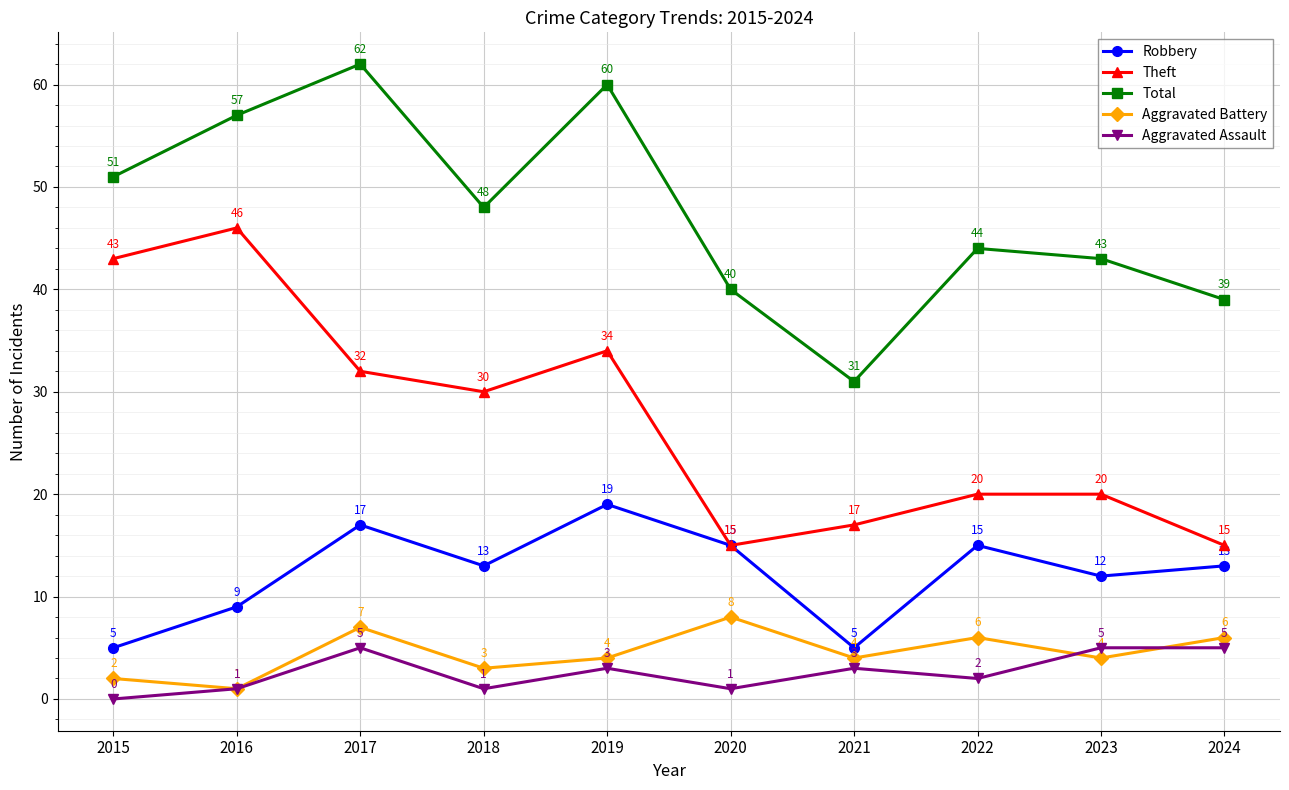

The value of Aggravated Battery at 2020 is 8. True or false?

True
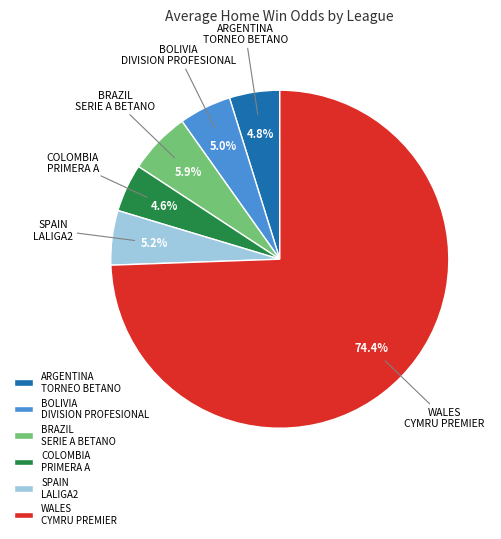

What percentage is NOT represented by SPAIN LALIGA2?

94.8%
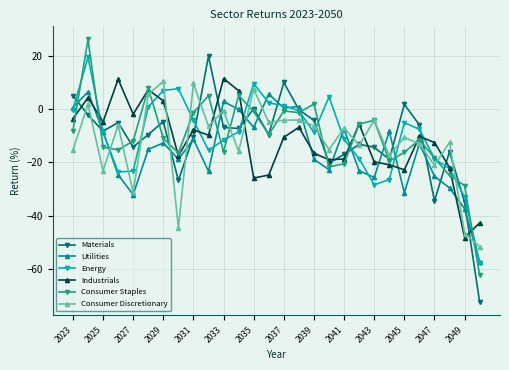

True or false: Industrials and Consumer Staples intersect in this chart.

True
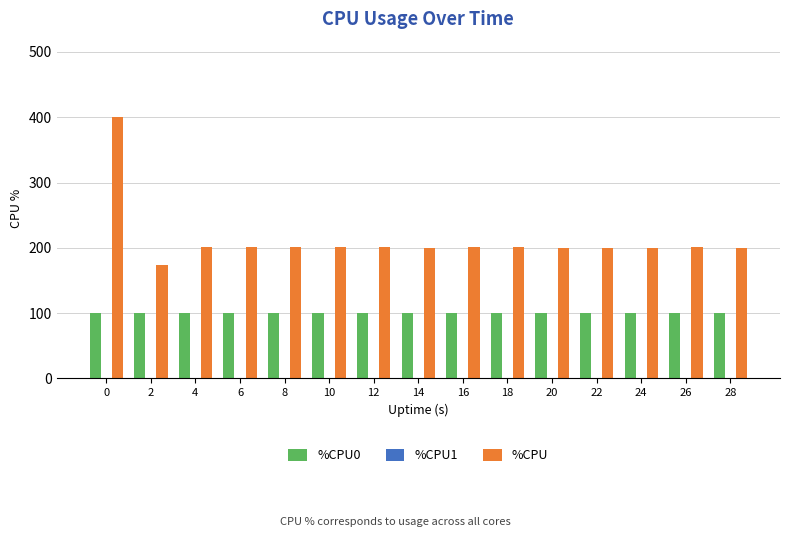

Which series has the largest total across all categories?

%CPU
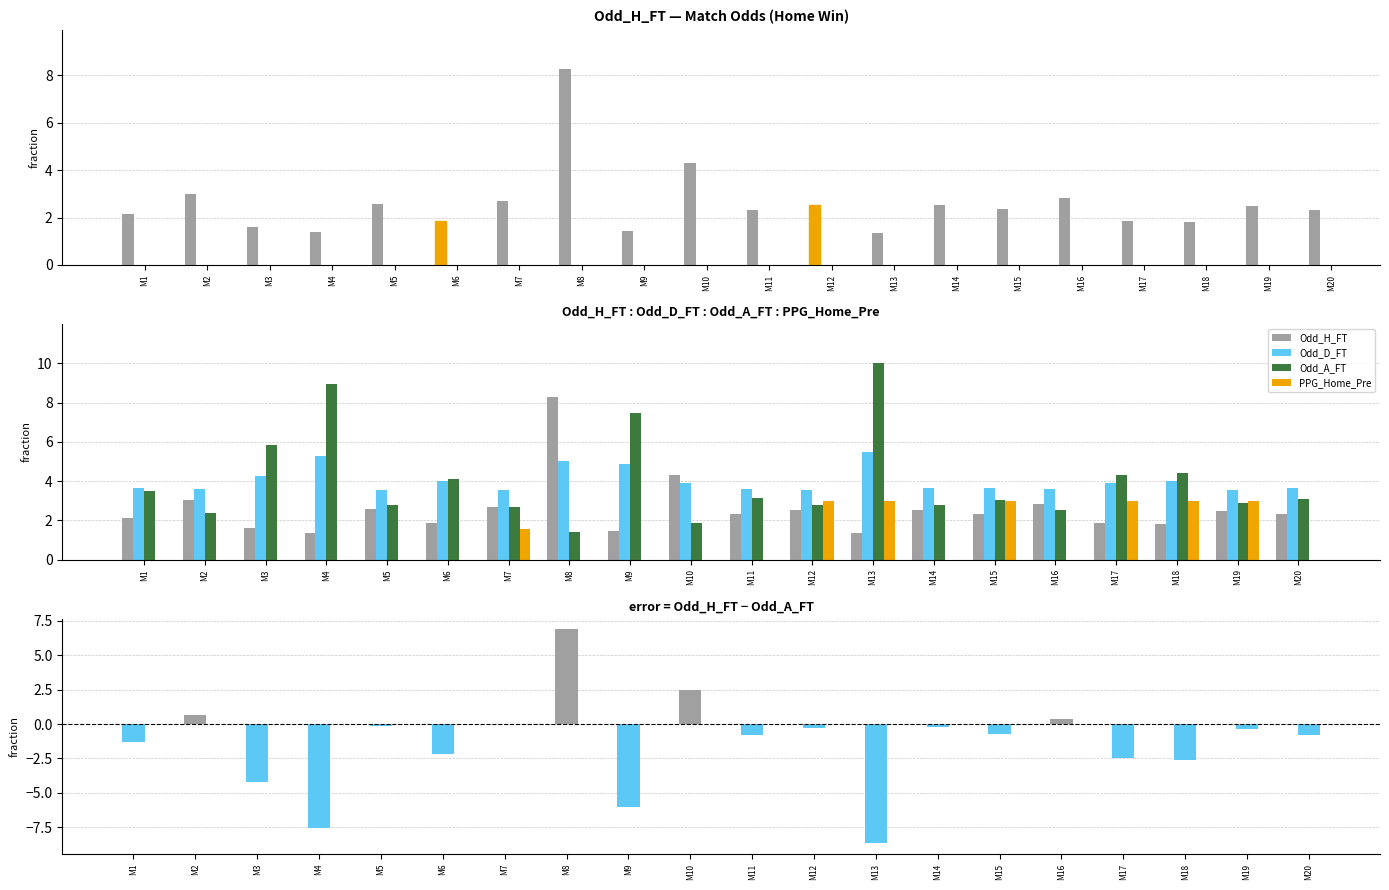

Reading left to right, transcribe all the data shown in this chart.

Odd_H_FT: M1=2.1	M2=3.0	M3=1.6	M4=1.4	M5=2.6	M6=1.9	M7=2.7	M8=8.3	M9=1.4	M10=4.3	M11=2.3	M12=2.5	M13=1.3	M14=2.5	M15=2.3	M16=2.8	M17=1.9	M18=1.8	M19=2.5	M20=2.3
Odd_D_FT: M1=3.6	M2=3.6	M3=4.3	M4=5.3	M5=3.5	M6=4.0	M7=3.6	M8=5.0	M9=4.9	M10=3.9	M11=3.6	M12=3.5	M13=5.5	M14=3.6	M15=3.7	M16=3.6	M17=3.9	M18=4.0	M19=3.6	M20=3.6
Odd_A_FT: M1=3.5	M2=2.4	M3=5.8	M4=8.9	M5=2.8	M6=4.1	M7=2.7	M8=1.4	M9=7.5	M10=1.9	M11=3.1	M12=2.8	M13=10.0	M14=2.8	M15=3.0	M16=2.5	M17=4.3	M18=4.4	M19=2.9	M20=3.1
PPG_Home_Pre: M1=0.0	M2=0.0	M3=0.0	M4=0.0	M5=0.0	M6=0.0	M7=1.6	M8=0.0	M9=0.0	M10=0.0	M11=0.0	M12=3.0	M13=3.0	M14=0.0	M15=3.0	M16=0.0	M17=3.0	M18=3.0	M19=3.0	M20=0.0
Odd_H_FT − Odd_A_FT: M1=-1.3	M2=0.6	M3=-4.2	M4=-7.6	M5=-0.2	M6=-2.2	M7=0.0	M8=6.8	M9=-6.0	M10=2.4	M11=-0.8	M12=-0.3	M13=-8.7	M14=-0.2	M15=-0.7	M16=0.3	M17=-2.4	M18=-2.6	M19=-0.4	M20=-0.8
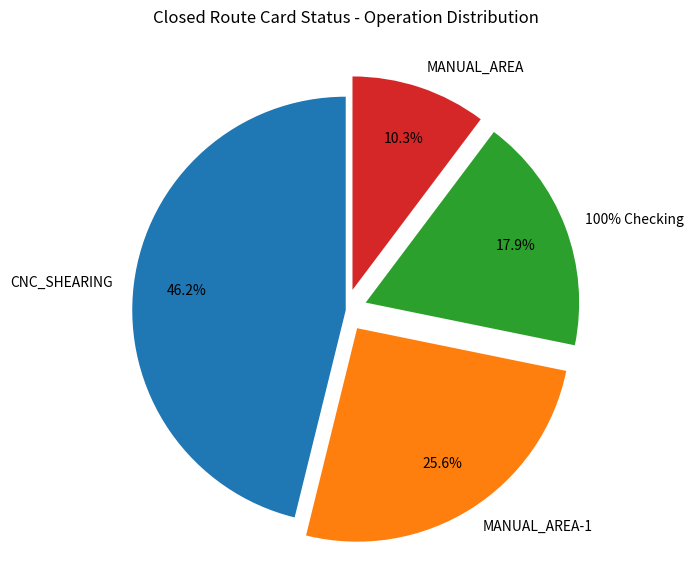

Do 100% Checking and MANUAL_AREA-1 together represent more than half of the pie?

No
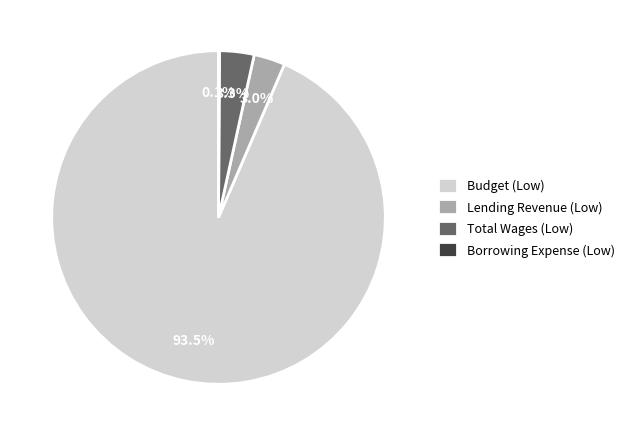

What is the largest slice in the pie chart?

Budget (Low)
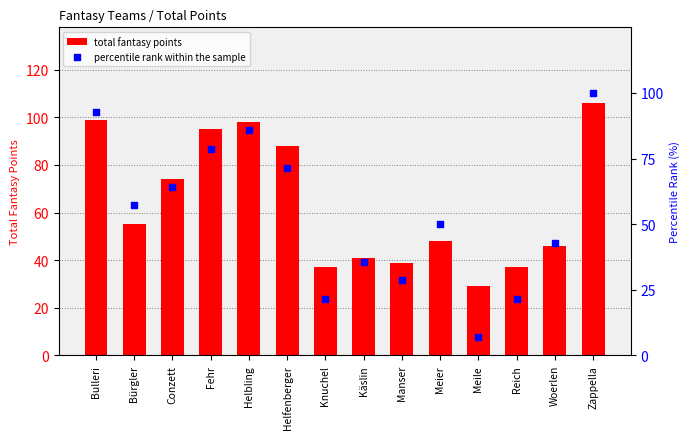

What are all the series names shown in the legend?

total fantasy points, percentile rank within the sample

> [Directive] Rewrite all of the records above, replacing every "chart" with "graph" and keeping everything else unchanged. Leave the pictures out of your answer.

> [Response to this exercise]
The value of Aggravated Battery at 2020 is 8. True or false?

True

What percentage is NOT represented by SPAIN LALIGA2?

94.8%

True or false: Industrials and Consumer Staples intersect in this graph.

True

Which series has the largest total across all categories?

%CPU

Reading left to right, transcribe all the data shown in this graph.

Odd_H_FT: M1=2.1	M2=3.0	M3=1.6	M4=1.4	M5=2.6	M6=1.9	M7=2.7	M8=8.3	M9=1.4	M10=4.3	M11=2.3	M12=2.5	M13=1.3	M14=2.5	M15=2.3	M16=2.8	M17=1.9	M18=1.8	M19=2.5	M20=2.3
Odd_D_FT: M1=3.6	M2=3.6	M3=4.3	M4=5.3	M5=3.5	M6=4.0	M7=3.6	M8=5.0	M9=4.9	M10=3.9	M11=3.6	M12=3.5	M13=5.5	M14=3.6	M15=3.7	M16=3.6	M17=3.9	M18=4.0	M19=3.6	M20=3.6
Odd_A_FT: M1=3.5	M2=2.4	M3=5.8	M4=8.9	M5=2.8	M6=4.1	M7=2.7	M8=1.4	M9=7.5	M10=1.9	M11=3.1	M12=2.8	M13=10.0	M14=2.8	M15=3.0	M16=2.5	M17=4.3	M18=4.4	M19=2.9	M20=3.1
PPG_Home_Pre: M1=0.0	M2=0.0	M3=0.0	M4=0.0	M5=0.0	M6=0.0	M7=1.6	M8=0.0	M9=0.0	M10=0.0	M11=0.0	M12=3.0	M13=3.0	M14=0.0	M15=3.0	M16=0.0	M17=3.0	M18=3.0	M19=3.0	M20=0.0
Odd_H_FT − Odd_A_FT: M1=-1.3	M2=0.6	M3=-4.2	M4=-7.6	M5=-0.2	M6=-2.2	M7=0.0	M8=6.8	M9=-6.0	M10=2.4	M11=-0.8	M12=-0.3	M13=-8.7	M14=-0.2	M15=-0.7	M16=0.3	M17=-2.4	M18=-2.6	M19=-0.4	M20=-0.8

Do 100% Checking and MANUAL_AREA-1 together represent more than half of the pie?

No

What is the largest slice in the pie graph?

Budget (Low)

What are all the series names shown in the legend?

total fantasy points, percentile rank within the sample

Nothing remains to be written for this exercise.